## [Exercise aim]
Beneath this task are records; print exactly the stretch of them from the line with "The following are" through the line with "the log file.", both ends included.

[Opening Record excerpts section]

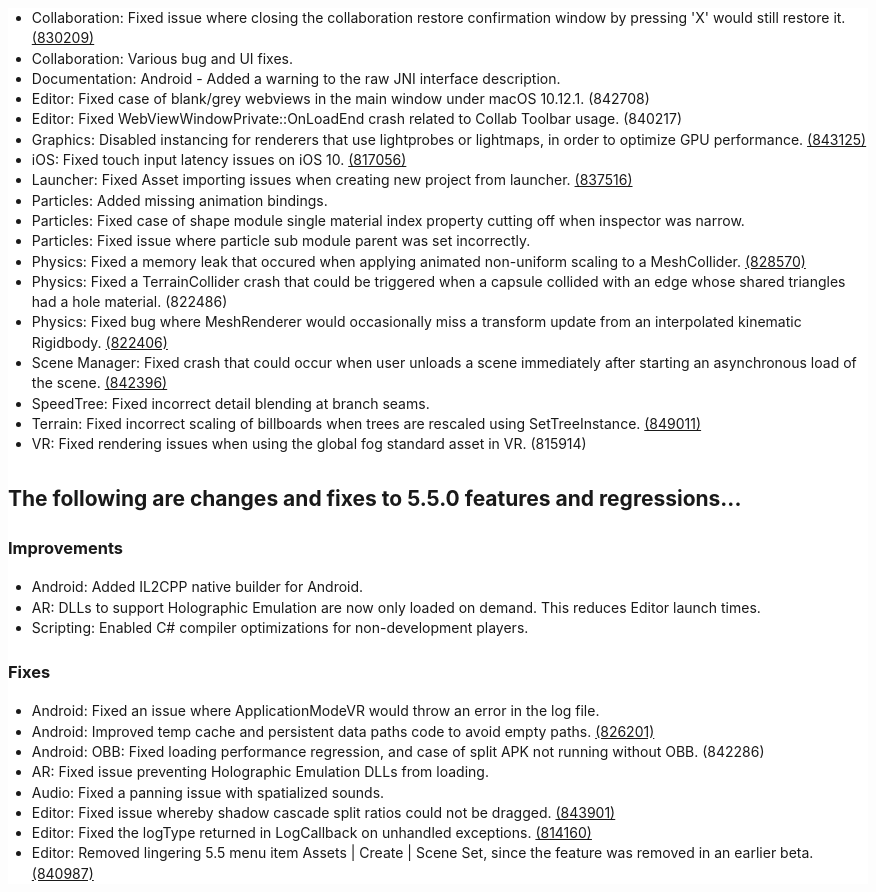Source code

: *   Collaboration: Fixed issue where closing the collaboration restore confirmation window by pressing 'X' would still restore it. [(830209)](https://issuetracker.unity3d.com/issues/closing-collab-restore-confirmation-window-by-pressing-x-still-restores-it-to-the-selected-version)
*   Collaboration: Various bug and UI fixes.
*   Documentation: Android - Added a warning to the raw JNI interface description.
*   Editor: Fixed case of blank/grey webviews in the main window under macOS 10.12.1. (842708)
*   Editor: Fixed WebViewWindowPrivate::OnLoadEnd crash related to Collab Toolbar usage. (840217)
*   Graphics: Disabled instancing for renderers that use lightprobes or lightmaps, in order to optimize GPU performance. [(843125)](https://issuetracker.unity3d.com/issues/5-dot-5-regression-50-percent-performance-drop-happens-when-upgrading-project-from-5-dot-4-to-5-dot-5)
*   iOS: Fixed touch input latency issues on iOS 10. [(817056)](https://issuetracker.unity3d.com/issues/ios-touch-input-drops-out-at-high-fps)
*   Launcher: Fixed Asset importing issues when creating new project from launcher. [(837516)](https://issuetracker.unity3d.com/issues/regression-osx-5-dot-5-gaia-package-cannot-be-imported-through-launcher-window)
*   Particles: Added missing animation bindings.
*   Particles: Fixed case of shape module single material index property cutting off when inspector was narrow.
*   Particles: Fixed issue where particle sub module parent was set incorrectly.
*   Physics: Fixed a memory leak that occured when applying animated non-uniform scaling to a MeshCollider. [(828570)](https://issuetracker.unity3d.com/issues/having-an-animator-animating-a-non-uniformly-scaled-meshcollider-component-results-in-a-memory-leak)
*   Physics: Fixed a TerrainCollider crash that could be triggered when a capsule collided with an edge whose shared triangles had a hole material. (822486)
*   Physics: Fixed bug where MeshRenderer would occasionally miss a transform update from an interpolated kinematic Rigidbody. [(822406)](https://issuetracker.unity3d.com/issues/setting-rigidbody-dot-position-for-rigidbody-with-interpolation-enabled-doesnt-update-mesh-location)
*   Scene Manager: Fixed crash that could occur when user unloads a scene immediately after starting an asynchronous load of the scene. [(842396)](https://issuetracker.unity3d.com/issues/crash-in-unityscene-getbuildindex-const-when-scenemanager-dot-unloadscene-is-called-in-start-function)
*   SpeedTree: Fixed incorrect detail blending at branch seams.
*   Terrain: Fixed incorrect scaling of billboards when trees are rescaled using SetTreeInstance. [(849011)](https://issuetracker.unity3d.com/issues/billboard-api-tree-billboard-scale-is-not-updated-correctly-when-calling-it-in-update-method)
*   VR: Fixed rendering issues when using the global fog standard asset in VR. (815914)

The following are changes and fixes to 5.5.0 features and regressions...
------------------------------------------------------------------------

### Improvements

*   Android: Added IL2CPP native builder for Android.
*   AR: DLLs to support Holographic Emulation are now only loaded on demand. This reduces Editor launch times.
*   Scripting: Enabled C# compiler optimizations for non-development players.

### Fixes

*   Android: Fixed an issue where ApplicationModeVR would throw an error in the log file.
*   Android: Improved temp cache and persistent data paths code to avoid empty paths. [(826201)](https://issuetracker.unity3d.com/issues/application-dot-persistentdatapath-returns-external-storage-path-regardless-write-access-setting)
*   Android: OBB: Fixed loading performance regression, and case of split APK not running without OBB. (842286)
*   AR: Fixed issue preventing Holographic Emulation DLLs from loading.
*   Audio: Fixed a panning issue with spatialized sounds.
*   Editor: Fixed issue whereby shadow cascade split ratios could not be dragged. [(843901)](https://issuetracker.unity3d.com/issues/cant-change-shadow-cascade-split-ratios)
*   Editor: Fixed the logType returned in LogCallback on unhandled exceptions. [(814160)](https://issuetracker.unity3d.com/issues/ios-logcallback-has-a-type-of-logtype-dot-error-on-unhandled-exception)
*   Editor: Removed lingering 5.5 menu item Assets | Create | Scene Set, since the feature was removed in an earlier beta. [(840987)](https://issuetracker.unity3d.com/issues/create-scene-set-throws-an-error)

[Closing Record excerpts section]

## [Task answer]
The following are changes and fixes to 5.5.0 features and regressions...
------------------------------------------------------------------------

### Improvements

*   Android: Added IL2CPP native builder for Android.
*   AR: DLLs to support Holographic Emulation are now only loaded on demand. This reduces Editor launch times.
*   Scripting: Enabled C# compiler optimizations for non-development players.

### Fixes

*   Android: Fixed an issue where ApplicationModeVR would throw an error in the log file.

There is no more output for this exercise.